Rachel Gould
How the masterly hands behind the Sistine Chapel ceiling or The
Starry Night (1889) could conceivably create anything atrocious is confounding,
but even art history’s virtuosi managed some pretty dire blunders. Overworked
pictures, wonky perspective, and amusing anatomical misinterpretations are
usually chalked up to anomalies, redeemed by other tour-de-force
accomplishments. But it’s comforting to remember that even geniuses can achieve
some rather astounding feats of ugliness.

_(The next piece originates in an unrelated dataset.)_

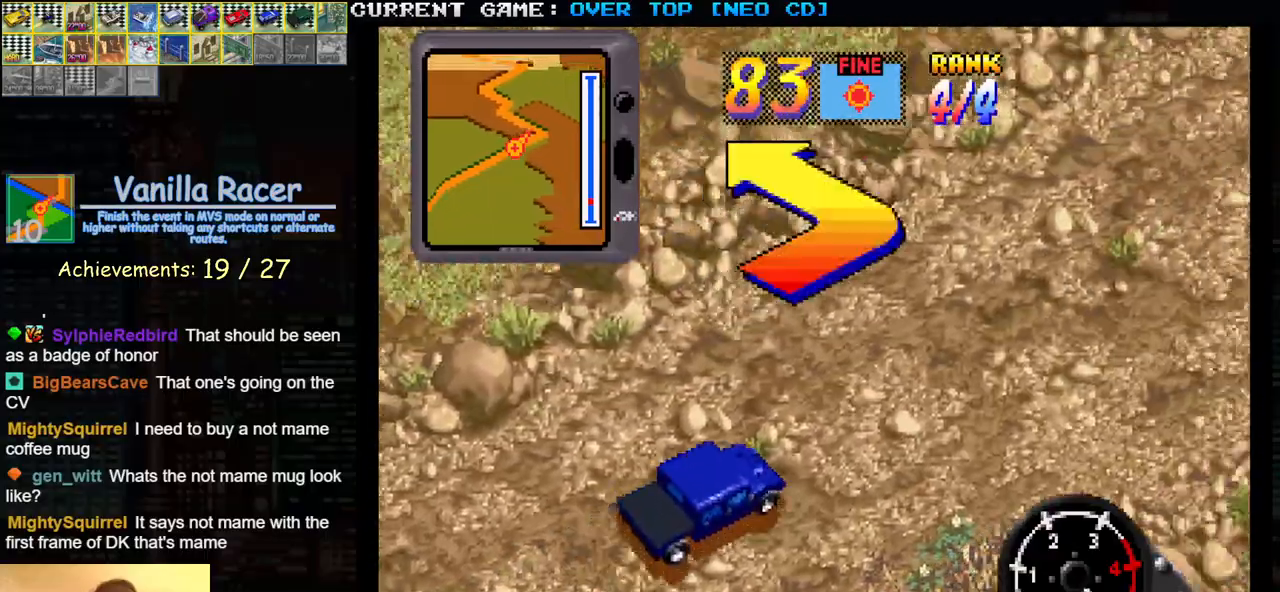
{"buttons": ["SQUARE"], "left_stick": "center", "events": []}
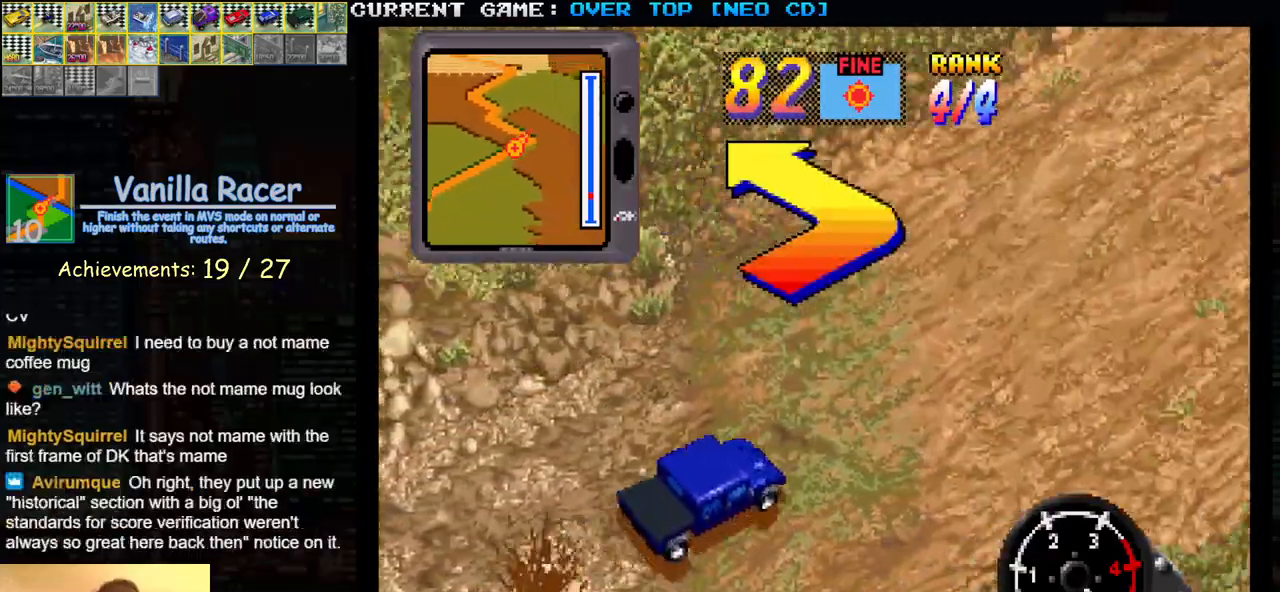
{"buttons": ["SQUARE"], "left_stick": "left", "events": [[133, "left_stick", "left"]]}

Below, we dissect nine surprising
missteps by some of the world’s most beloved artists.
MICHELANGELO, NIGHT (CA. 1520–32)
Michelangelo
Buonarroti, Night, 1524-27. Photo via Wikimedia Commons.
Forged to crown Giuliano de’ Medici’s tomb, Night is a magnificent
allegorical sculpture of a sleeping woman. Like many of Michelangelo’s women,
Night has a muscular stature akin to that of her male counterpart, Day. The
revered Renaissance master was known to employ male models for his female
likenesses—a common practice at the time, as a woman posing nude was considered
disgraceful. Despite Michelangelo’s tremendous dexterity, he was shockingly
inept, or perhaps careless, when it came to breasts. Indeed, Night’s chest is
so disfigured that in 2000, oncologist Dr. James J. Stark published a paper
hypothesizing that cancer was to blame for her deformity. In Michelangelo’s
defense, art historians have attributed these unconvincing appendages to
choice: His reputed homosexuality has led some to believe that the artist was
disinterested in—or altogether unfamiliar with—the female form.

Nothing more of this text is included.